• Gabbai

Ki Tisa – Urban Warfare

Last week we had a small taste from the Sfat Emet commentary on the Torah, written by the Rebbe of Ger. It is worthwhile to draw again from the insight in this work to understand the difficult episode of the Golden Calf, about which we read in Ki Tisa.

Just weeks ago the nation stood at the foot of Mt. Sinai, experiencing the great revelation that launched Judaism into a formal religion, establishing the creed of our nation. As the leader of the nation Moses had to go on a training seminar to gain an in-depth understanding of the myriad laws and their meanings so he could properly transmit this tradition to the people. Moses departed, after assuring the people he would return after 40 days. Whether due to some miscalculation or some other error many people began to panic at the end of this time. They demanded a replacement for Moses, an icon they could relate to as a medium and a symbol of their relationship to God.

To us readers this is incomprehensible.
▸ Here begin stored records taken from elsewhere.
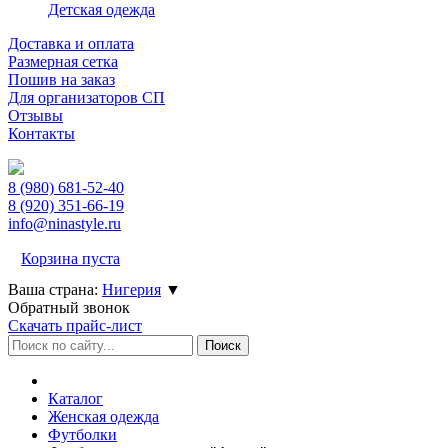
Детская одежда
Доставка и оплата
Размерная сетка
Пошив на заказ
Для организаторов СП
Отзывы
Контакты
8 (980)
681-52-40
8 (920)
351-66-19
info@ninastyle.ru
Корзина пуста
Ваша страна:
Нигерия
▼
Обратный звонок
Скачать прайс-лист
Каталог
Женская одежда
Футболки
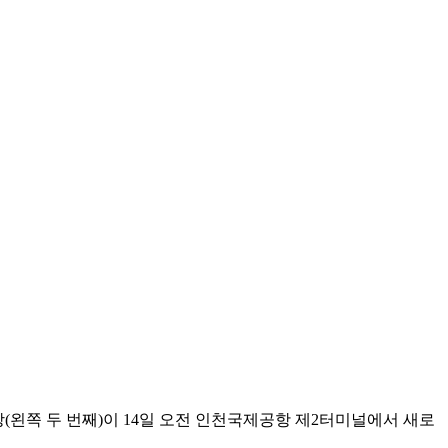
쪽 두 번째)이 14일 오전 인천국제공항 제2터미널에서 새로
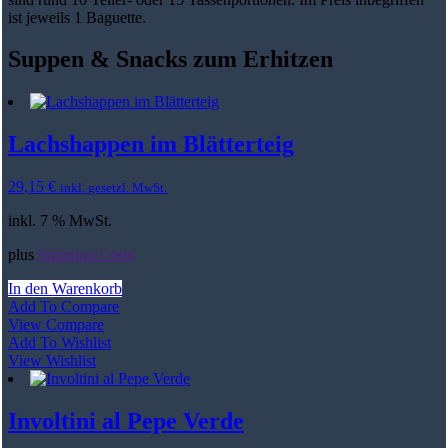
ist jeweils 1 Baguette.
Suppen & Snacks zum Erhitzen
Lachshappen im Blätterteig
29,15
€
inkl. gesetzl. MwSt.
inkl. 7 % MwSt.
plus
Shipping Costs
In den Warenkorb
Add To Compare
View Compare
Add To Wishlist
View Wishlist
Involtini al Pepe Verde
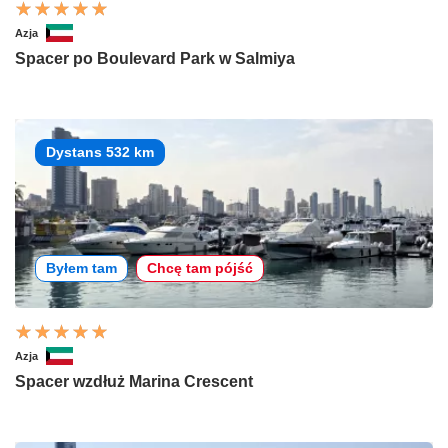
Azja
Spacer po Boulevard Park w Salmiya
Dystans 532 km
Byłem tam
Chcę tam pójść
Azja
Spacer wzdłuż Marina Crescent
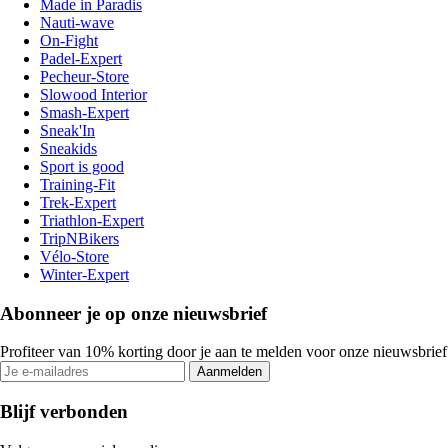
Made in Paradis
Nauti-wave
On-Fight
Padel-Expert
Pecheur-Store
Slowood Interior
Smash-Expert
Sneak'In
Sneakids
Sport is good
Training-Fit
Trek-Expert
Triathlon-Expert
TripNBikers
Vélo-Store
Winter-Expert
Abonneer je op onze nieuwsbrief
Profiteer van 10% korting door je aan te melden voor onze nieuwsbrief
Aanmelden
Blijf verbonden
Just weeks earlier the Big Ten were uttered in the presence of everyone, including the Mitzvah or having no images with which to worship. How could this, a direct violation of that commandment, transpire so soon?
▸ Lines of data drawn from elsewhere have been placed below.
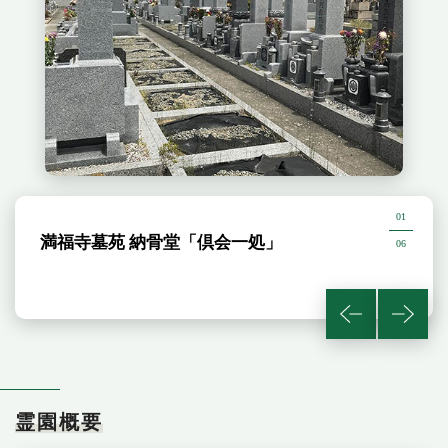
01
満福寺墓苑 納骨堂「倶会一処」
06
霊園概要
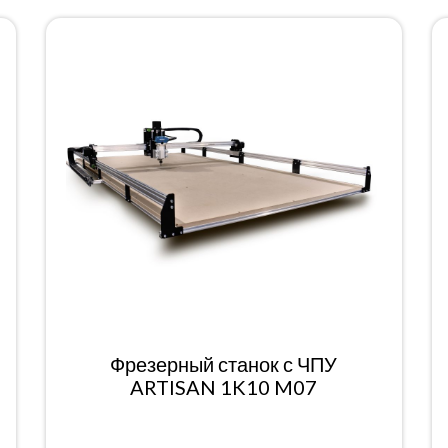
Фрезерный станок с ЧПУ
ARTISAN 1K10 M07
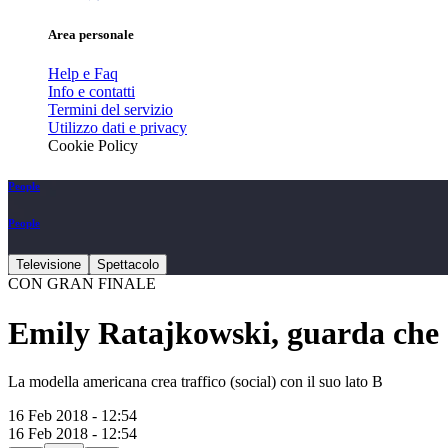
Area personale
Help e Faq
Info e contatti
Termini del servizio
Utilizzo dati e privacy
Cookie Policy
People
People
Televisione
Spettacolo
CON GRAN FINALE
Emily Ratajkowski, guarda che
La modella americana crea traffico (social) con il suo lato B
16 Feb 2018 - 12:54
16 Feb 2018 - 12:54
The Torah relates that God informed Moses that he must descend from the mountain, “for your people have become corrupt… they have made a molten calf and have worshipped it…” (Ex 32:7-8)

When Moses encountered Joshua waiting for him near the foot of the mountain Joshua, unaware of the details, reported that a “sound of war is in the camp.” Here the Sfat Emet steps in with his comments. A sound of war? Why does Joshua describe the celebratory spounds emenating from the camp as a sound of war? In fact, Moses immediately replies that there is no sound of defeat or victory – which would be the result of a war – rather a sound of singing was coming from the camp.